The song is Trees, and according to frontman Tyler Joseph, it is no longer just a closer. In 2025, it became a necessity.
From Tradition to Survival
Since the Vessel era in 2013, “Trees” has closed every Twenty One Pilots show with the same choreography: two platforms pushed into the pit, Josh Dun and Joseph climbing on top, drumming while thousands of hands physically hold them above the crowd. What once felt symbolic now feels existential.
During stops across Europe — including Barclays Arena in Hamburg and a sold-out run at The O2 Arena — Joseph admitted the moment has become the only way he can truly process the ending of the decade-long Dema narrative.
“It’s about trust,” he shared during a 2025 tour stop. “You’re being held up by the very people you’re trying to reach. It heals the scars every single night.”
Closing the Dema Chapter
The Clancy World Tour followed the release of Clancy (2024) and Breach (2025), officially concluding the sprawling Dema storyline that began with Trench. While “Trees” predates that lore, Joseph now views its lyrics as the story’s final answer.
The line “silent in the trees” has shifted meaning.
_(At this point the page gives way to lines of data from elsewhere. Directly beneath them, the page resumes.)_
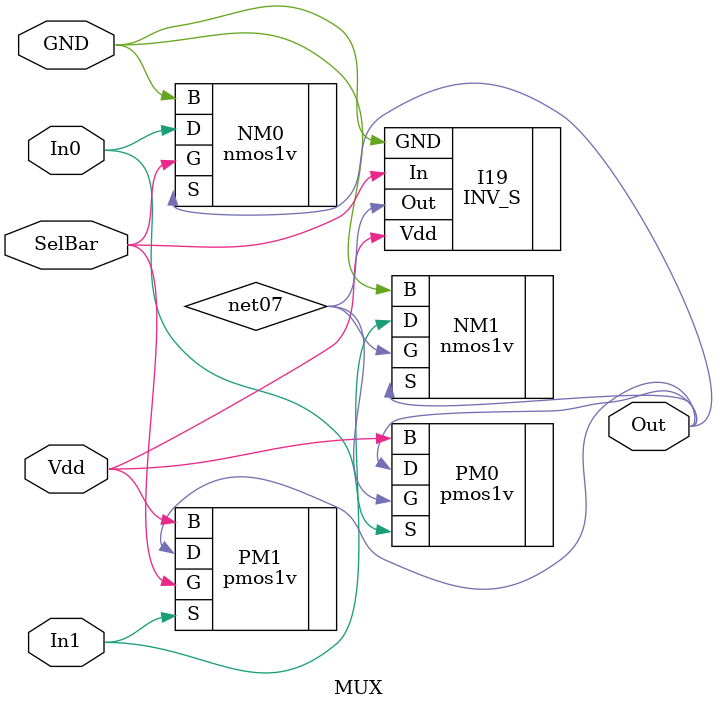
<source format=v>

module MUX (
In0,In1,GND,Out,Vdd,SelBar );
input  In0;
input  In1;
input  GND;
output  Out;
input  Vdd;
input  SelBar;
wire Vdd;
wire net07;
wire In1;
wire In0;
wire GND;
wire SelBar;
wire Out;

pmos1v    
 PM1  ( .S( In1 ), .G( SelBar ), .B( Vdd ), .D( Out ) );

pmos1v    
 PM0  ( .S( In0 ), .G( net07 ), .B( Vdd ), .D( Out ) );

INV_S    
 I19  ( .Vdd( Vdd ), .In( SelBar ), .GND( GND ), .Out( net07 ) );

nmos1v    
 NM1  ( .S( Out ), .G( net07 ), .B( GND ), .D( In1 ) );

nmos1v    
 NM0  ( .S( Out ), .G( SelBar ), .B( GND ), .D( In0 ) );

endmodule


</source>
In 2025, the trees are no longer symbols of isolation — they are the fans themselves. The Skeleton Clique. The constant presence that carried Clancy when the narrative threatened to collapse inward.
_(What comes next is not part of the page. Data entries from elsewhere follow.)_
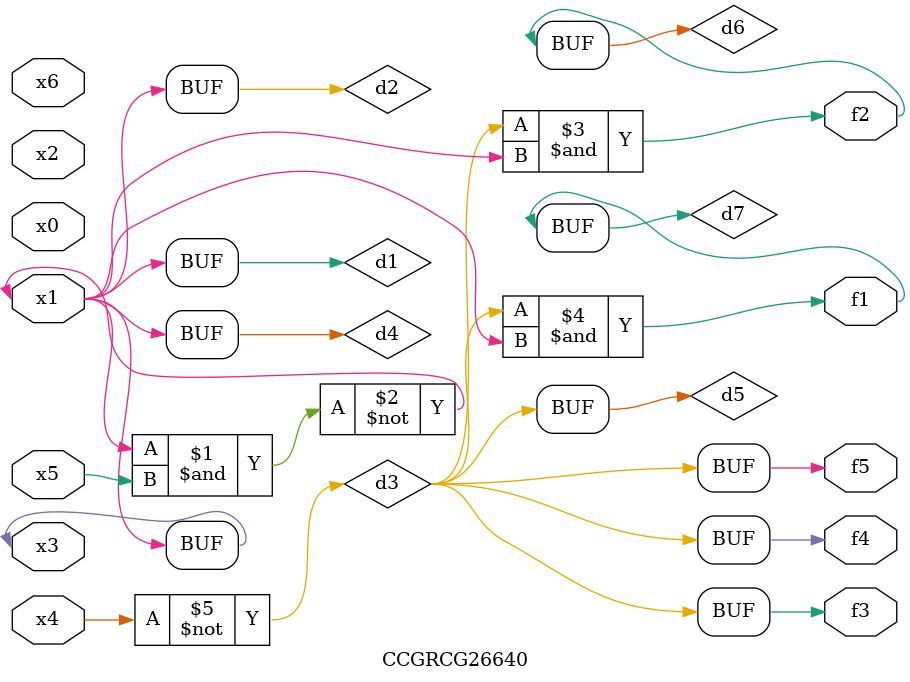
<source format=v>
module CCGRCG26640(
	input x0, x1, x2, x3, x4, x5, x6,
	output f1, f2, f3, f4, f5
);

	wire d1, d2, d3, d4, d5, d6, d7;

	buf (d1, x1, x3);
	nand (d2, x1, x5);
	not (d3, x4);
	buf (d4, d1, d2);
	buf (d5, d3);
	and (d6, d3, d4);
	and (d7, d3, d4);
	assign f1 = d7;
	assign f2 = d6;
	assign f3 = d5;
	assign f4 = d5;
	assign f5 = d5;
endmodule

</source>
A Finale That Demands Risk
What makes the 2025 performances especially intense is the physical danger. Crowd-surf drumming requires absolute faith. One misstep, one dropped platform, one moment of hesitation — and the ending fails.
That risk is intentional.
Joseph has explained that drumming above the crowd is the only ending that feels honest after closing such an intricate emotional arc. It forces vulnerability. It demands connection. It removes the barrier between performer and audience at the exact moment the story ends.
A particularly powerful moment unfolded in London, when Joseph refused the symbolic “Clancy jacket” from Dun’s Torchbearer character, signaling a break in the cycle — a breach — and leaving fans stunned.
The Scream That Still Matters
Even after fourteen years, pyrotechnics, lore twists, and world tours, it is the final scream of “Trees” that remains untouched. As red confetti rains down and thousands of voices join Joseph, the arena becomes something closer to a sanctuary than a venue.
The story may be over.
But the scream isn’t.
And as long as the crowd is willing to hold him up, Tyler Joseph says he’ll keep climbing — scars and all.